NEW YORK, N.Y. — The Museum of Modern Art's photography collection is so rich that it can present virtually the entire history of the medium using only images taken by women and in many cases, of women.
It's instructive to realize that whatever genre or style in which men worked, even industrial photography, women were doing the same.
The show is organized chronologically, beginning with a gallery of 19th and early 20th century photographs that illustrate the two traditions of documentary and pictorial photography.
The most compelling in the first category is a series of photos taken by Frances Benjamin Johnston at the all-black Hampton Institute (now Hampton University), founded to educate former slaves. At the other end of the spectrum are the self-conscious, artistic photographs by Gertrude Kasebier, known for her symbolic, soft-focus images of Victorian motherhood such as the 1899 "The Manger" and 1904's "The Heritage of Motherhood."
The show continues with a stunning array of photographs by European artists in the 1920s and 1930s, including Ilse Bing's 1931 "Self-Portrait in Mirrors," which shows her looking straight at the viewer and in profile at the same time, an illusion made possible by using her camera as a third eye.
And since the art world seems to be having a Picasso moment, with major shows in museums and galleries and the record-breaking sale of one of his paintings at auction, be sure to look at an untitled work from 1930 by Picasso's lover and muse Dora Maar, a highly regarded artist in her own right.

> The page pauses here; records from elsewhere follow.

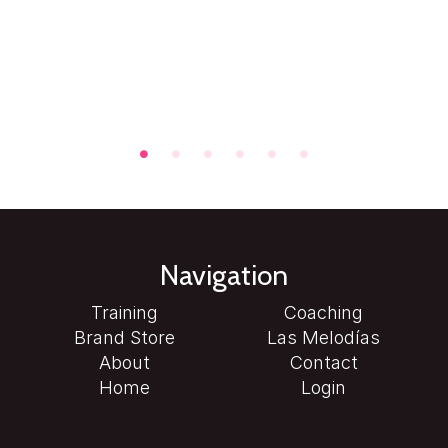
Navigation
Training
Coaching
Brand Store
Las Melodías
About
Contact
Home
Login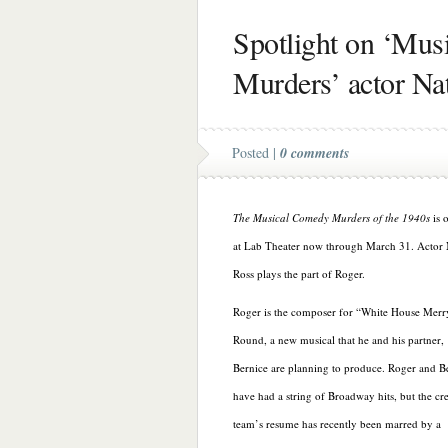
Spotlight on ‘Mu
Murders’ actor Na
Posted |
0 comments
The Musical Comedy Murders of the 1940s
is 
at Lab Theater now through March 31. Actor
Ross plays the part of Roger.
Roger is the composer for “White House Mer
Round, a new musical that he and his partner,
Bernice are planning to produce. Roger and B
have had a string of Broadway hits, but the cr
team’s resume has recently been marred by a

It shows a woman from the rear with her long black coat lifted up in the wind.
You'll also want to spend time in front of two prints by French photographer Germaine Krull, whose beautifully composed images of urban landscapes show that women could do muscular photographs of architectural structures as well as any man.

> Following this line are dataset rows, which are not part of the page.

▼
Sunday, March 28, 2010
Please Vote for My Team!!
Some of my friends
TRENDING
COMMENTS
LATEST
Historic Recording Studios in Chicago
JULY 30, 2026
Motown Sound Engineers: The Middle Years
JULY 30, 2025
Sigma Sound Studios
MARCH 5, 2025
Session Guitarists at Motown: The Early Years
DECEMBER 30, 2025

Although Dorothea Lange is among the best-known U.S. photographers, male or female, the curators have rightly devoted an entire wall to almost 20 of her photographs, all the subjects girls and women.

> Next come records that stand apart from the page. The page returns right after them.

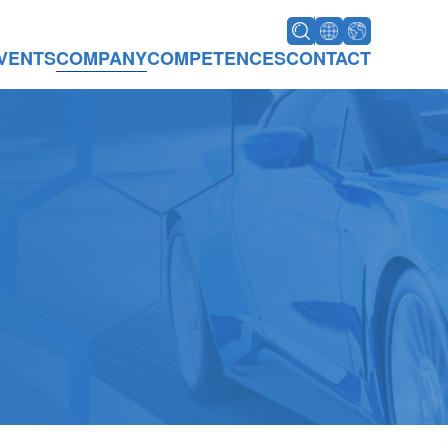
VENTS
COMPANY
COMPETENCES
CONTACT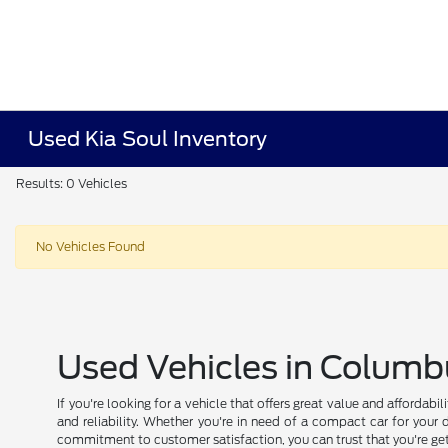
Used Kia Soul Inventory
Results: 0 Vehicles
No Vehicles Found
Used Vehicles in Columb
If you're looking for a vehicle that offers great value and affordab
and reliability. Whether you're in need of a compact car for your 
commitment to customer satisfaction, you can trust that you're get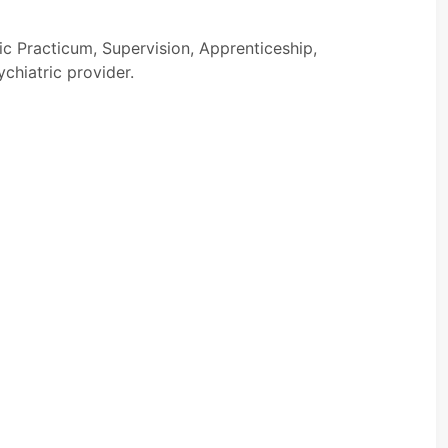
ic Practicum, Supervision, Apprenticeship,
ychiatric provider.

They range from her iconic Depression-era picture "Migrant Mother, Nipomo, California" to the poignant image of Japanese-American children saying the pledge of allegiance soon after President Roosevelt ordered the relocation of 120,000 Japanese-Americans into grim camps in the West.
The mid-to-late 20th century is represented by MoMA's newly acquired colour photographs of New York street life by Helen Levitt, best known for her work in black and white, and uncomfortable but affecting images by Austrian-born Lisette Model and Diane Arbus.
Witty wallpaper just outside the entrance shows close-ups of human buttocks, reproduced from a 1960s-era film made by Yoko Ono. The images look vaguely human up close but resolve into a pillowy abstraction when seen from a distance.
And as you leave the show, "29 Palms: Mortar Impact," a large, black-and-white photograph by Vietnamese-American photographer An-My Le, depicts a few clouds of smoke rising from the barren desert floor, framed by the distant peaks of a rugged mountain range. It suggests the bleakness of war, hints at U.S. engagement in Iraq, and in its simplicity and clarity, is a work of stunning beauty.
The sixth gallery of the exhibition will close on Aug. 30, and the other five will remain on view through next March. It will not travel.